▶ _Challenge_: Could you render the whole listing below as a JSON list of strings, with one string per line and any blank lines omitted?

──────── Task data

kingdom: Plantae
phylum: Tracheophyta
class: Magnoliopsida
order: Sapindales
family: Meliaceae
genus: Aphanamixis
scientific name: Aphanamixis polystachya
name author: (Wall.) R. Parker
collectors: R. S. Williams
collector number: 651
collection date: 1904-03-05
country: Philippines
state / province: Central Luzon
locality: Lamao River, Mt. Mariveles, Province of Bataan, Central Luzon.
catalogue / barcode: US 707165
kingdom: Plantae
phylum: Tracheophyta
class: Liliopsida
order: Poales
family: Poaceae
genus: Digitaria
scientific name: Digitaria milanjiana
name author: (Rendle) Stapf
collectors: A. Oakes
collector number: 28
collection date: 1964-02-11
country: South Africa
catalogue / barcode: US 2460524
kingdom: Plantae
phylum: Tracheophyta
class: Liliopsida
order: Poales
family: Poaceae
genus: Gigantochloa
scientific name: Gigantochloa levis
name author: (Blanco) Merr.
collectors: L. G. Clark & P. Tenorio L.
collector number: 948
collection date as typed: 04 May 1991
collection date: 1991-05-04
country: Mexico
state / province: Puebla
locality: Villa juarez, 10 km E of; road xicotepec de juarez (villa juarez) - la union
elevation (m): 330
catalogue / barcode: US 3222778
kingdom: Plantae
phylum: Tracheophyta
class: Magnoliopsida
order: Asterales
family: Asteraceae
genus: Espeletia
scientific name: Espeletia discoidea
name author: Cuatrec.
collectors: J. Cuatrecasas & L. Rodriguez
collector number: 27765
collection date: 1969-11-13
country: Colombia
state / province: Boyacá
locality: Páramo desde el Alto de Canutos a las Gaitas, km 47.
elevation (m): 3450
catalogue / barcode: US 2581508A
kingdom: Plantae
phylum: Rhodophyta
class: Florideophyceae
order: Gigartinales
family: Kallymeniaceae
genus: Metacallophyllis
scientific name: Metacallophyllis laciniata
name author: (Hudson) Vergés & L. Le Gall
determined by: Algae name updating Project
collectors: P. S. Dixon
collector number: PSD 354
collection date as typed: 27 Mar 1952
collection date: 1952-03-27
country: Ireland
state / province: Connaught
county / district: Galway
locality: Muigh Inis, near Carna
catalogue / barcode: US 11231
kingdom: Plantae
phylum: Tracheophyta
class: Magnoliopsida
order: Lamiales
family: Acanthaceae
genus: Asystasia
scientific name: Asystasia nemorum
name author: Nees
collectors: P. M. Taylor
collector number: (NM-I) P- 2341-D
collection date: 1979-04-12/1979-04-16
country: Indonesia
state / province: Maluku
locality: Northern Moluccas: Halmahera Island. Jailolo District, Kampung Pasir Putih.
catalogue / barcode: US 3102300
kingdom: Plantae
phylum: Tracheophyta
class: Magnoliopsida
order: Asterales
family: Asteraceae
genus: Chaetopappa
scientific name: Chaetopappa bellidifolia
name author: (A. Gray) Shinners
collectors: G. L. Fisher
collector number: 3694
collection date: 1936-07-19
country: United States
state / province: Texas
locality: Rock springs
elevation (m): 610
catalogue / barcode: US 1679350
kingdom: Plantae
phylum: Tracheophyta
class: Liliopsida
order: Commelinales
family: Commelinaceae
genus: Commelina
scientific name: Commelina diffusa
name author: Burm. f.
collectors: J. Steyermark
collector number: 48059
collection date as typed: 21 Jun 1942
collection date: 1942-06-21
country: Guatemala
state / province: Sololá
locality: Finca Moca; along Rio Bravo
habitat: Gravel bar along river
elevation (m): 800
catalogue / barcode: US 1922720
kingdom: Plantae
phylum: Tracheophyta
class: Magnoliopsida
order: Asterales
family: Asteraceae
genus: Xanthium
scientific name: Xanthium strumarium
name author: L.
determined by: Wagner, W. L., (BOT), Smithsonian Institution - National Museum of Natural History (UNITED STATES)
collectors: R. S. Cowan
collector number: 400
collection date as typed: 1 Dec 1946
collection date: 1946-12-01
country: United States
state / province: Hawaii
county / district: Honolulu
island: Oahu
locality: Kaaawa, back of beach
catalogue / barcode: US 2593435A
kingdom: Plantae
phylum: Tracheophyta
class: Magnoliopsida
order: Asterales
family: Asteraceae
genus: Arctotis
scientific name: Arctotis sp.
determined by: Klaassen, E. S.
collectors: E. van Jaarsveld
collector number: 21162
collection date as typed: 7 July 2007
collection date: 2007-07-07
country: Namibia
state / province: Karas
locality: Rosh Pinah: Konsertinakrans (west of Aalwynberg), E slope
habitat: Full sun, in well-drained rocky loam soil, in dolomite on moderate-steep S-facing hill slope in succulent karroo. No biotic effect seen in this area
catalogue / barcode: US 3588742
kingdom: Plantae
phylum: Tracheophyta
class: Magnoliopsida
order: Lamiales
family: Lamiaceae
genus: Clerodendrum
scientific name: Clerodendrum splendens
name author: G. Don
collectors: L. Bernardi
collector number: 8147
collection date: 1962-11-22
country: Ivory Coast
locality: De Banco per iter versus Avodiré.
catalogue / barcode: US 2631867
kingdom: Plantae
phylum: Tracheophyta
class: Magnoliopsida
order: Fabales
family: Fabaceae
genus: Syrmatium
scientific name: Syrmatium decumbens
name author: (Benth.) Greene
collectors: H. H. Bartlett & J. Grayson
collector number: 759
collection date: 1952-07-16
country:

────────────────

▶ _Reply to the task_:
[
  "kingdom: Plantae",
  "phylum: Tracheophyta",
  "class: Magnoliopsida",
  "order: Sapindales",
  "family: Meliaceae",
  "genus: Aphanamixis",
  "scientific name: Aphanamixis polystachya",
  "name author: (Wall.) R. Parker",
  "collectors: R. S. Williams",
  "collector number: 651",
  "collection date: 1904-03-05",
  "country: Philippines",
  "state / province: Central Luzon",
  "locality: Lamao River, Mt. Mariveles, Province of Bataan, Central Luzon.",
  "catalogue / barcode: US 707165",
  "kingdom: Plantae",
  "phylum: Tracheophyta",
  "class: Liliopsida",
  "order: Poales",
  "family: Poaceae",
  "genus: Digitaria",
  "scientific name: Digitaria milanjiana",
  "name author: (Rendle) Stapf",
  "collectors: A. Oakes",
  "collector number: 28",
  "collection date: 1964-02-11",
  "country: South Africa",
  "catalogue / barcode: US 2460524",
  "kingdom: Plantae",
  "phylum: Tracheophyta",
  "class: Liliopsida",
  "order: Poales",
  "family: Poaceae",
  "genus: Gigantochloa",
  "scientific name: Gigantochloa levis",
  "name author: (Blanco) Merr.",
  "collectors: L. G. Clark & P. Tenorio L.",
  "collector number: 948",
  "collection date as typed: 04 May 1991",
  "collection date: 1991-05-04",
  "country: Mexico",
  "state / province: Puebla",
  "locality: Villa juarez, 10 km E of; road xicotepec de juarez (villa juarez) - la union",
  "elevation (m): 330",
  "catalogue / barcode: US 3222778",
  "kingdom: Plantae",
  "phylum: Tracheophyta",
  "class: Magnoliopsida",
  "order: Asterales",
  "family: Asteraceae",
  "genus: Espeletia",
  "scientific name: Espeletia discoidea",
  "name author: Cuatrec.",
  "collectors: J. Cuatrecasas & L. Rodriguez",
  "collector number: 27765",
  "collection date: 1969-11-13",
  "country: Colombia",
  "state / province: Boyacá",
  "locality: Páramo desde el Alto de Canutos a las Gaitas, km 47.",
  "elevation (m): 3450",
  "catalogue / barcode: US 2581508A",
  "kingdom: Plantae",
  "phylum: Rhodophyta",
  "class: Florideophyceae",
  "order: Gigartinales",
  "family: Kallymeniaceae",
  "genus: Metacallophyllis",
  "scientific name: Metacallophyllis laciniata",
  "name author: (Hudson) Vergés & L. Le Gall",
  "determined by: Algae name updating Project",
  "collectors: P. S. Dixon",
  "collector number: PSD 354",
  "collection date as typed: 27 Mar 1952",
  "collection date: 1952-03-27",
  "country: Ireland",
  "state / province: Connaught",
  "county / district: Galway",
  "locality: Muigh Inis, near Carna",
  "catalogue / barcode: US 11231",
  "kingdom: Plantae",
  "phylum: Tracheophyta",
  "class: Magnoliopsida",
  "order: Lamiales",
  "family: Acanthaceae",
  "genus: Asystasia",
  "scientific name: Asystasia nemorum",
  "name author: Nees",
  "collectors: P. M. Taylor",
  "collector number: (NM-I) P- 2341-D",
  "collection date: 1979-04-12/1979-04-16",
  "country: Indonesia",
  "state / province: Maluku",
  "locality: Northern Moluccas: Halmahera Island. Jailolo District, Kampung Pasir Putih.",
  "catalogue / barcode: US 3102300",
  "kingdom: Plantae",
  "phylum: Tracheophyta",
  "class: Magnoliopsida",
  "order: Asterales",
  "family: Asteraceae",
  "genus: Chaetopappa",
  "scientific name: Chaetopappa bellidifolia",
  "name author: (A. Gray) Shinners",
  "collectors: G. L. Fisher",
  "collector number: 3694",
  "collection date: 1936-07-19",
  "country: United States",
  "state / province: Texas",
  "locality: Rock springs",
  "elevation (m): 610",
  "catalogue / barcode: US 1679350",
  "kingdom: Plantae",
  "phylum: Tracheophyta",
  "class: Liliopsida",
  "order: Commelinales",
  "family: Commelinaceae",
  "genus: Commelina",
  "scientific name: Commelina diffusa",
  "name author: Burm. f.",
  "collectors: J. Steyermark",
  "collector number: 48059",
  "collection date as typed: 21 Jun 1942",
  "collection date: 1942-06-21",
  "country: Guatemala",
  "state / province: Sololá",
  "locality: Finca Moca; along Rio Bravo",
  "habitat: Gravel bar along river",
  "elevation (m): 800",
  "catalogue / barcode: US 1922720",
  "kingdom: Plantae",
  "phylum: Tracheophyta",
  "class: Magnoliopsida",
  "order: Asterales",
  "family: Asteraceae",
  "genus: Xanthium",
  "scientific name: Xanthium strumarium",
  "name author: L.",
  "determined by: Wagner, W. L., (BOT), Smithsonian Institution - National Museum of Natural History (UNITED STATES)",
  "collectors: R. S. Cowan",
  "collector number: 400",
  "collection date as typed: 1 Dec 1946",
  "collection date: 1946-12-01",
  "country: United States",
  "state / province: Hawaii",
  "county / district: Honolulu",
  "island: Oahu",
  "locality: Kaaawa, back of beach",
  "catalogue / barcode: US 2593435A",
  "kingdom: Plantae",
  "phylum: Tracheophyta",
  "class: Magnoliopsida",
  "order: Asterales",
  "family: Asteraceae",
  "genus: Arctotis",
  "scientific name: Arctotis sp.",
  "determined by: Klaassen, E. S.",
  "collectors: E. van Jaarsveld",
  "collector number: 21162",
  "collection date as typed: 7 July 2007",
  "collection date: 2007-07-07",
  "country: Namibia",
  "state / province: Karas",
  "locality: Rosh Pinah: Konsertinakrans (west of Aalwynberg), E slope",
  "habitat: Full sun, in well-drained rocky loam soil, in dolomite on moderate-steep S-facing hill slope in succulent karroo. No biotic effect seen in this area",
  "catalogue / barcode: US 3588742",
  "kingdom: Plantae",
  "phylum: Tracheophyta",
  "class: Magnoliopsida",
  "order: Lamiales",
  "family: Lamiaceae",
  "genus: Clerodendrum",
  "scientific name: Clerodendrum splendens",
  "name author: G. Don",
  "collectors: L. Bernardi",
  "collector number: 8147",
  "collection date: 1962-11-22",
  "country: Ivory Coast",
  "locality: De Banco per iter versus Avodiré.",
  "catalogue / barcode: US 2631867",
  "kingdom: Plantae",
  "phylum: Tracheophyta",
  "class: Magnoliopsida",
  "order: Fabales",
  "family: Fabaceae",
  "genus: Syrmatium",
  "scientific name: Syrmatium decumbens",
  "name author: (Benth.) Greene",
  "collectors: H. H. Bartlett & J. Grayson",
  "collector number: 759",
  "collection date: 1952-07-16",
  "country:"
]